#### Selected passage ####

Indian-market considerations
The G4 is Indian Voltage Model per published additional details — 220V/50Hz compatible without a step-down transformer. A small inline stabiliser for home AC charging in tier-2 cities with voltage variability is optional.
CDSCO approval status is not stated in the published key features or additional details for this SKU in the data we reviewed (CDSCO Medical Device Registry). Discontinued SKUs frequently have lapsed Indian registration; verify with the dealer.
Inogen India service network is thinner than Philips Respironics, and for discontinued SKUs the gap widens. Battery replacement is the most common portable-unit service event; Inogen batteries in India have historically had 3–5 week lead times for active SKUs, and longer for discontinued models. Before purchasing residual G4 stock, verify in writing: (1) battery availability and price, (2) local service dealer contact, (3) out-of-warranty service turnaround.

####

Work request A –
Answer these from the Indian-market considerations passage:
(i) What voltage and frequency is the G4 compatible with?
(ii) What is the most common portable-unit service event?
(iii) What lead times have Inogen batteries for active SKUs historically had in India?
Work request B –
Retype the Indian-market considerations passage from "CDSCO approval status" to "out-of-warranty service turnaround.".
Work request C –
Do these statements agree with the Indian-market considerations passage? Answer yes or no for each and quote the deciding words.
(i) The G4 needs a step-down transformer to run on Indian power.
(ii) Inogen's service network in India is thinner than that of Philips Respironics.
(iii) The published key features give the CDSCO approval status for this SKU.
You won't need the material.

#### Information provided ####

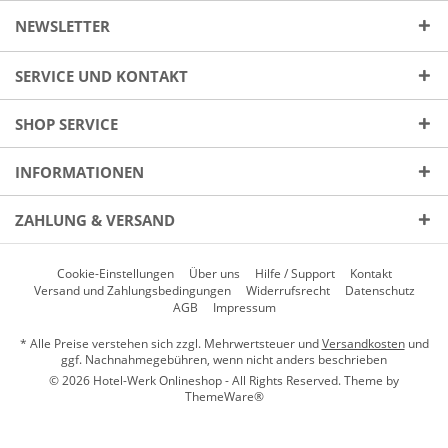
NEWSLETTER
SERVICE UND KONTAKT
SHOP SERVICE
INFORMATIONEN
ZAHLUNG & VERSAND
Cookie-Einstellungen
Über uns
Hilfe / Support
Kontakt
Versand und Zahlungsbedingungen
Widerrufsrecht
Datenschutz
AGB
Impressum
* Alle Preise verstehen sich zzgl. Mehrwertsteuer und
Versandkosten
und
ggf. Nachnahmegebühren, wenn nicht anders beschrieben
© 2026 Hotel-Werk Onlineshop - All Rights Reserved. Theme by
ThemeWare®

####
#### Information provided ####

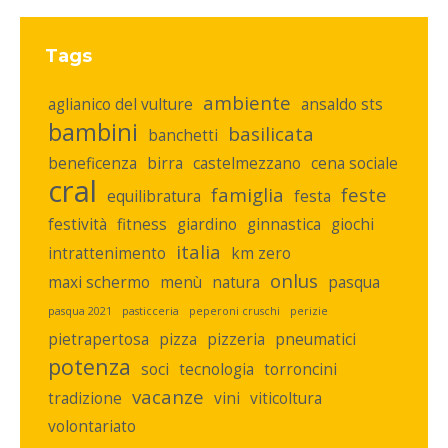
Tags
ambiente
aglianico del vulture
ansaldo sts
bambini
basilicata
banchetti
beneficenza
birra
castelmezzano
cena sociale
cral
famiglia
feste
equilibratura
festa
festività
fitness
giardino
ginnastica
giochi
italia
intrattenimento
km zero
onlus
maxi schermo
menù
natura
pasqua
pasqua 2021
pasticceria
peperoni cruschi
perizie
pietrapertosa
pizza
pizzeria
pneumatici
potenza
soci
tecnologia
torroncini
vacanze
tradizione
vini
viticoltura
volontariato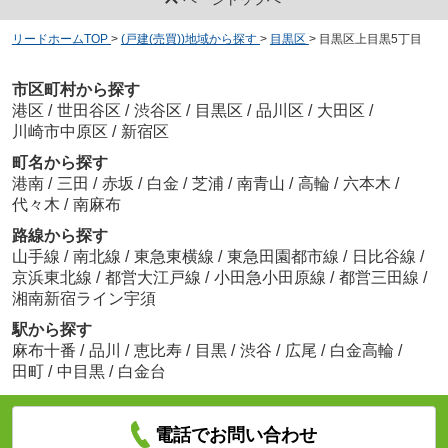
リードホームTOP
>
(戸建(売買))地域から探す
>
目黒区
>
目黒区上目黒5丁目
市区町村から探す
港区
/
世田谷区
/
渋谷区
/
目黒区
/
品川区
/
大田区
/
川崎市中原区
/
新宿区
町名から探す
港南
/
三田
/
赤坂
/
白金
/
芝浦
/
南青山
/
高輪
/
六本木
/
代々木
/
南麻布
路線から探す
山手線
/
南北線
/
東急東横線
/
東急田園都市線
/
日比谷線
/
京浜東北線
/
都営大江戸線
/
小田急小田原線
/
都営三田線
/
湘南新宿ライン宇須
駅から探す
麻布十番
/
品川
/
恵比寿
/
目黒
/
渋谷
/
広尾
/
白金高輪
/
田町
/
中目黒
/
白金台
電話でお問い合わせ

####
#### Information provided ####

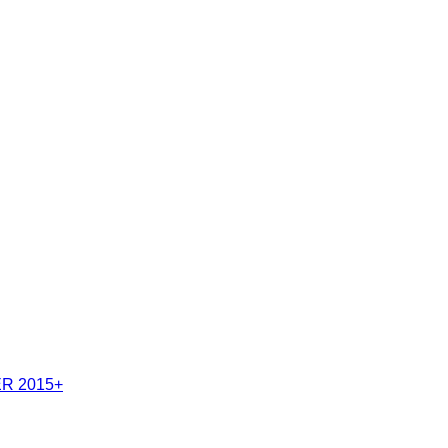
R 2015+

####

Task response A –
(i) 220V/50Hz
(ii) Battery replacement
(iii) 3–5 weeks

Task response B –
CDSCO approval status is not stated in the published key features or additional details for this SKU in the data we reviewed (CDSCO Medical Device Registry). Discontinued SKUs frequently have lapsed Indian registration; verify with the dealer.
Inogen India service network is thinner than Philips Respironics, and for discontinued SKUs the gap widens. Battery replacement is the most common portable-unit service event; Inogen batteries in India have historically had 3–5 week lead times for active SKUs, and longer for discontinued models. Before purchasing residual G4 stock, verify in writing: (1) battery availability and price, (2) local service dealer contact, (3) out-of-warranty service turnaround.

Task response C –
(i) No: "220V/50Hz compatible without a step-down transformer"
(ii) Yes: "Inogen India service network is thinner than Philips Respironics"
(iii) No: "CDSCO approval status is not stated in the published key features or additional details for this SKU"